As much as frosty window art is an exercise in imagery and artistic expression, at least until the sun hits the pane, it’s unfortunately a sign of an unhealthy home environment. Frost on the inside pane of a window occurs when warm, high humidity air, touches the cold surface of the glass, exploding onto the pane, revealing itself as condensation. If the pane of glass is really cold, this condensation will freeze, creating the not so beloved, frosty glass extravaganza.
Condensation and the ensuing frost on your window panes is not a good thing because this moisture eventually melts, running down the glass pane, inevitably settling on the sill. Or, the water could seep through a crack in the sill, or seem in the casing, making its way into the wall cavity. Either way, condensating windows lead to rot or mold.
So, what’s the game plan? Well, you’ve got to lower the amount of humidity in the home. The simplest way is to open a window. Although hardly scientific, winter air is very dry, or low in humidity, so when it mixes with your high humidity indoor air, it somewhat creates a balance. The weakness in this strategy is of course knowing when to open or close the window, and properly circulating this new air (perhaps by having the children and whatever pets can follow a pattern, run a circuit around the furniture). Or, you could modify your living habits, perhaps by cutting your shower time down to five minutes, and using only lukewarm water. Plus, maybe lay off the pasta, or anything boiled, fried, or foods essentially requiring heat, since these cooking processes all create moisture. Unfortunately, you’ll have to rely more on garden salads and other similar rabbit foods.

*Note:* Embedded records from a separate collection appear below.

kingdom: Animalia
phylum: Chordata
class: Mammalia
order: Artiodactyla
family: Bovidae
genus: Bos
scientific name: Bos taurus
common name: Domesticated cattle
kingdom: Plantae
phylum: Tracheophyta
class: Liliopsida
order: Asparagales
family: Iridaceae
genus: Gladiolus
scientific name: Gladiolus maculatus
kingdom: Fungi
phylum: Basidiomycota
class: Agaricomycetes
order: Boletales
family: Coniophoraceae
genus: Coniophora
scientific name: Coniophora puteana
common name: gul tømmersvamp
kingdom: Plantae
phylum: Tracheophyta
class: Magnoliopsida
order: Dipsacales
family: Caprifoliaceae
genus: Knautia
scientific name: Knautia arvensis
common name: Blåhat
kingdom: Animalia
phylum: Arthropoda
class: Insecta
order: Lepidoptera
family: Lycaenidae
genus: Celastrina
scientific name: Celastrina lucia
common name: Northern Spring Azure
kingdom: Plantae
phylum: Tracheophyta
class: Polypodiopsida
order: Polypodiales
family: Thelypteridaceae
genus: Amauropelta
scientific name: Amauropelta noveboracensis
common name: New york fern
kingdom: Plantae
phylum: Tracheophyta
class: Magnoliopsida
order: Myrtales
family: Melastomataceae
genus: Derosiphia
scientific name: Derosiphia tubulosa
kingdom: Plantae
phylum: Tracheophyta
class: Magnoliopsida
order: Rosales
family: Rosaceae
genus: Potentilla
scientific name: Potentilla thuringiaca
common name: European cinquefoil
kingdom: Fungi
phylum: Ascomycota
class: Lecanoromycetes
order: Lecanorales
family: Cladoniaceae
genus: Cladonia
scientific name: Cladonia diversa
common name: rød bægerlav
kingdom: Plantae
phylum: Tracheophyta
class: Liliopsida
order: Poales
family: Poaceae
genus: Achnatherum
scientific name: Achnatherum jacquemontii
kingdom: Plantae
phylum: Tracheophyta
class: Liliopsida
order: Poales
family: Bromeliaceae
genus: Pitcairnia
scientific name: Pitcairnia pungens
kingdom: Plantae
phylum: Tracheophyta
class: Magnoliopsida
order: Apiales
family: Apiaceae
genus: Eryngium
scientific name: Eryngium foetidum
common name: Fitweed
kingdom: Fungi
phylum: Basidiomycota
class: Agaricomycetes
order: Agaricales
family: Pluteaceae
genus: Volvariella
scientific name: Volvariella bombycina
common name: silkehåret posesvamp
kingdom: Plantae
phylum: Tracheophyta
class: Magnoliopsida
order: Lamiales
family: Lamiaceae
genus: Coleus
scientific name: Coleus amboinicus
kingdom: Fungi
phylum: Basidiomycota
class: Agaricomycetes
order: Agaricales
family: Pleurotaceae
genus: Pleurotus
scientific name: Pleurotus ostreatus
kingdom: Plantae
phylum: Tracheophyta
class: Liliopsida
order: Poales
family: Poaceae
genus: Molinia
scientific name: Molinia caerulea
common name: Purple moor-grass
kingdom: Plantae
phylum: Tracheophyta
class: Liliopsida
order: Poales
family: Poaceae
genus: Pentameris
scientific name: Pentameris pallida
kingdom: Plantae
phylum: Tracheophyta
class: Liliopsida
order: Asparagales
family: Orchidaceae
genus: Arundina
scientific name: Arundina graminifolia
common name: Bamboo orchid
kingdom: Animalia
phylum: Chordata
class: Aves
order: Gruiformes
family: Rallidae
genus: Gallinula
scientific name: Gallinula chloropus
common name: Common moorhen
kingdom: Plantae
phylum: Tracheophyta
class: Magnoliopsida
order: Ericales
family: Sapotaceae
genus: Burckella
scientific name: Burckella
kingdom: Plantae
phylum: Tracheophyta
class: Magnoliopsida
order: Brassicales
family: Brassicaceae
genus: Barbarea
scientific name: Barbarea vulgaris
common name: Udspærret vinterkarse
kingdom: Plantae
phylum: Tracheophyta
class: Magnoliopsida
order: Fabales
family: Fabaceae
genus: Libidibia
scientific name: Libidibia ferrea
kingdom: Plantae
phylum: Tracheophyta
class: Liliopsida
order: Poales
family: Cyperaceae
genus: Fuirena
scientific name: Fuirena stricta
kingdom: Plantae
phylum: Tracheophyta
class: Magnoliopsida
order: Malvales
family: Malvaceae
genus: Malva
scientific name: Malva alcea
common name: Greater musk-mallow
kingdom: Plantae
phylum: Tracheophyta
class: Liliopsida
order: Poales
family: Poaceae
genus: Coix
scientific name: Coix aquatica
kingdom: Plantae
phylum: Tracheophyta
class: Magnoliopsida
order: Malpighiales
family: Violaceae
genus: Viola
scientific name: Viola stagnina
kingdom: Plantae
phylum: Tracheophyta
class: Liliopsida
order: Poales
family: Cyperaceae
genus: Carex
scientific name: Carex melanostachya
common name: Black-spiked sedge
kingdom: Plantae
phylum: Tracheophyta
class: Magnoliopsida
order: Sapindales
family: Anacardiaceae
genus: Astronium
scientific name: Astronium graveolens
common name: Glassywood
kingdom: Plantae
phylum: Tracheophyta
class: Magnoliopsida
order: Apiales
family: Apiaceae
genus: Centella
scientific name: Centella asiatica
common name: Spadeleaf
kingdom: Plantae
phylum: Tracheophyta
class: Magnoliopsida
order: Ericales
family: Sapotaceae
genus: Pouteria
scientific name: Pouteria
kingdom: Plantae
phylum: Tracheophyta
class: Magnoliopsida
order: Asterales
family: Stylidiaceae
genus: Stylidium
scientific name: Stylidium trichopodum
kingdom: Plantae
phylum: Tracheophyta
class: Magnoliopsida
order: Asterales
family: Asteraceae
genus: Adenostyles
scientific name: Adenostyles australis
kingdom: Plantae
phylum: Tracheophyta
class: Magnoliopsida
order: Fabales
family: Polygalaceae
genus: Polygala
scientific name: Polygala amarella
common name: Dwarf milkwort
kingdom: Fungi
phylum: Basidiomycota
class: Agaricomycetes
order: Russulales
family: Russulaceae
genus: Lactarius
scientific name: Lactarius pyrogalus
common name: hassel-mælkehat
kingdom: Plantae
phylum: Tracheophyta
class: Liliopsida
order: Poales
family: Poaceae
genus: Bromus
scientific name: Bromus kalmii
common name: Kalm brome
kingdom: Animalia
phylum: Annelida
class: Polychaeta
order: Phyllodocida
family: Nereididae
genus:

Now, if these solutions seems unlikely, then you’re going to have to get mechanical help. First, make sure all the bathrooms have an exhaust fan that directs air to the exterior, either through the roof, or a side wall. Never vent moist bathroom air into the attic, or into the soffit panels. Next, put these bathroom fans on a timer, having them run while you shower, and a full 15 minutes afterwards. Kitchen fans, similar to bathroom fans, should vent to the exterior. Some kitchen fans have a charcoal filter/interior venting option. Avoid this strategy. Sure, the fan will make for an easy install, eliminating grease and various cooking smells, but the filter cannot absorb steam, the main culprit in our battle against moisture.
If things haven’t cleared up yet, you could invest in a dehumidifier. Although it means having a slightly noisy piece of furniture in the room, and having to manually empty it, or minimally provide a drain source, dehumidifiers are proven effective.
Best bet, invest in a HRV (heat recovery ventilation) unit. HRV’s have become the standard in new homes, and work in conjunction with your furnaces ductwork.